[Written instruction]
Copy the records word for word, starting at the line containing "Render at 236×477." and ending with the final line of the records.

::: Data to use :::

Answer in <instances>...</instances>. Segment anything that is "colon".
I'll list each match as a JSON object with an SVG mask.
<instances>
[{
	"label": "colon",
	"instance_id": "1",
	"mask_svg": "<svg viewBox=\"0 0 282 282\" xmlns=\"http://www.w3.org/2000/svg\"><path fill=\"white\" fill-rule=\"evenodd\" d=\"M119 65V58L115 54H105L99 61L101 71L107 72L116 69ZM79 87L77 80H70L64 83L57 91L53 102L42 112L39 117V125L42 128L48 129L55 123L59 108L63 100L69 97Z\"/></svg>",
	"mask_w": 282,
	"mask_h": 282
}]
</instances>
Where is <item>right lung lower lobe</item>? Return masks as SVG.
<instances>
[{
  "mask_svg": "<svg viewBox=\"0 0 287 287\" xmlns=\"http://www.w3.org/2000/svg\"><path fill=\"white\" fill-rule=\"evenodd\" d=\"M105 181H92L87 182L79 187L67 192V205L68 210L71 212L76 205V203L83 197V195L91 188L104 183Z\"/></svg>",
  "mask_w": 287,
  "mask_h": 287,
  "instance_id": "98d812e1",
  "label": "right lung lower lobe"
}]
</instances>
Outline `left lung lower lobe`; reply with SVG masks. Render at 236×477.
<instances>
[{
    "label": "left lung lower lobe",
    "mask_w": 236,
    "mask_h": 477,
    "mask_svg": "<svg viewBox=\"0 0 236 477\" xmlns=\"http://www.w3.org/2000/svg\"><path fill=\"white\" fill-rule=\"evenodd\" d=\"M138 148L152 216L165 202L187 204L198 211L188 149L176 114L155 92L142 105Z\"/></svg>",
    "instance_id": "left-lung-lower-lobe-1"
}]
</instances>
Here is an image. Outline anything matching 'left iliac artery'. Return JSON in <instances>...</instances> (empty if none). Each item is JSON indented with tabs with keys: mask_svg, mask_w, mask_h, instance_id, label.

:::

[Written solution]
Outline `left lung lower lobe`; reply with SVG masks. Render at 236×477.
<instances>
[{
    "label": "left lung lower lobe",
    "mask_w": 236,
    "mask_h": 477,
    "mask_svg": "<svg viewBox=\"0 0 236 477\" xmlns=\"http://www.w3.org/2000/svg\"><path fill=\"white\" fill-rule=\"evenodd\" d=\"M138 148L152 216L165 202L187 204L198 211L188 149L176 114L155 92L142 105Z\"/></svg>",
    "instance_id": "left-lung-lower-lobe-1"
}]
</instances>
Here is an image. Outline anything matching 'left iliac artery'. Return JSON in <instances>...</instances> (empty if none). Each item is JSON indented with tabs with keys: mask_svg, mask_w, mask_h, instance_id, label.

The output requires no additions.